Traditional chemotherapy uses a shotgun approach, blasting away at both healthy and cancerous cells. But the new approach, often termed precision medicine, aims only at the cancer cells.
"Think of the mutation as being in the driver's seat of the cancer," Ramalingam said. "They hit the driver and take him or her down, then the cancer has no ability to continue to grow and metastasize and go to other organs. But if you don't know who the driver is, then you have to bomb the hell out of the bus."
One of the earliest successes was with a mutation known as HER2, responsible for about a fourth of all breast cancers, and the drug developed to fight it, marketed as Herceptin.
"In the history of [cancer drug testing], you typically will get a 10 percent response rate," said Sharp. "But Herceptin was off the scale — if a patient had the HER2 positive mutation, it would respond almost every time."
"HER2 cancers were the worst of all," Schlabach said. "But in the last month, I have had four patients with advanced cancers in the breast and lymph nodes, gave them [Herceptin] before they went to surgery, and they came back with no cancer left in the breast."
Researchers are reporting similar success in other major cancer groups, primarily lung, colon, and melanoma cancers. For example, doctors now have drugs that target three mutations that make up about 22 percent of all lung cancer cases, according to Ramalingam.
Now that researchers understand that cancers include many different mutations, the challenge is to find the drugs or combination of drugs that target them.

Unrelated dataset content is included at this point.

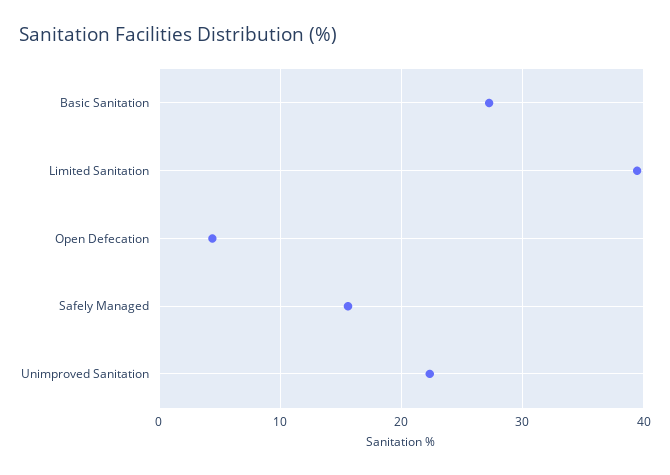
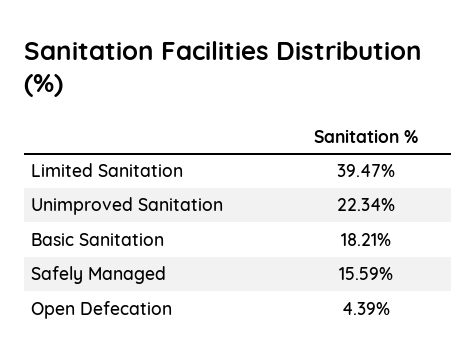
Basic Sanitation: 27 -> 18.21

That process has improved in recent years, according to Dr. Carlos Arteaga, director of the Vanderbilt-Ingram Cancer Center's Center for Cancer Targeted Therapies. "In the old days, you would have a proposed drug for breast cancer, so you would include everyone who had breast cancer in the sample, and if it only worked for 5 percent of the cancers, we called that drug ineffective and threw the drug away," he said.
Today, researchers realize that the 5 percent of patients where the drug worked may have been the ones with a specific mutation it targeted. So current tests are focused on patients with the same mutation, and not breast cancer in general.

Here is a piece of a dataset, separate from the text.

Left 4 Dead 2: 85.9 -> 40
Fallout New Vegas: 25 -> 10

One current research project, for example, includes 30 groups of 35 patients, each with a mutation specific to that group.

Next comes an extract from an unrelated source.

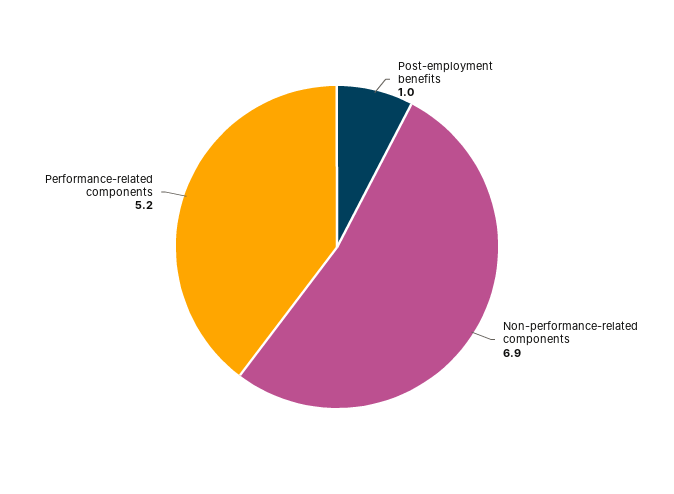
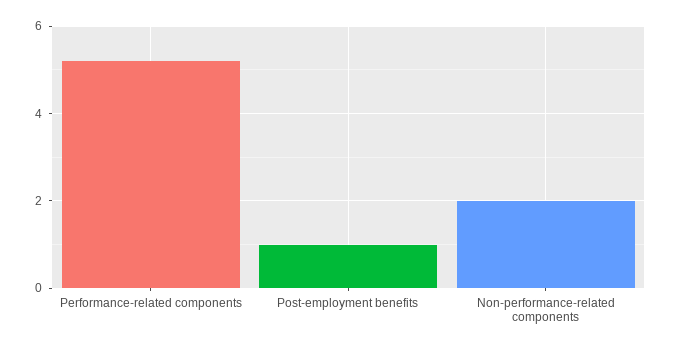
Non-performance-related components: 6.9 -> 2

"You do a trial in patients with X mutation," Arteaga said. "Thirty percent have a magical response never seen before in the history of the world. Do you need another trial? Not really."
The federal Food and Drug Administration, which must approve new cancer drugs, has generally agreed, particularly since many of the patients have Stage 4 cancer with few other options.
"The FDA has accelerated their processes, and drugs are being brought to the clinic much faster," Ramalingam said.
Cancer specialists emphasize that while progress has been rapid for specific cancers, there is still a long way to go before cancer can be treated as a chronic illness such as diabetes, where a patient might take a pill once a day to control the disease.
"An individual cell is extremely complex, and from one person to the next different things happen," Schlabach said.
But most cancer researchers and doctors are optimistic.
"Cancers are accumulations of mutations, and we don't necessarily have a drug for many of them yet," Sharp. "But I think with time there will be a whole pharmacy of drugs for specific mutations."
"We are able to tell patients in advanced stages of lung cancer that we think you're going to be around for years rather than months," Ramalingam said. "And if we keep you alive for a few more years, by then we may make lung cancer more a chronic disease than a killer disease."
"Patients are living longer and cure rates are getting better, although we still have a long way to go," he added. "We don't have something for every patient, but we are heading in that direction."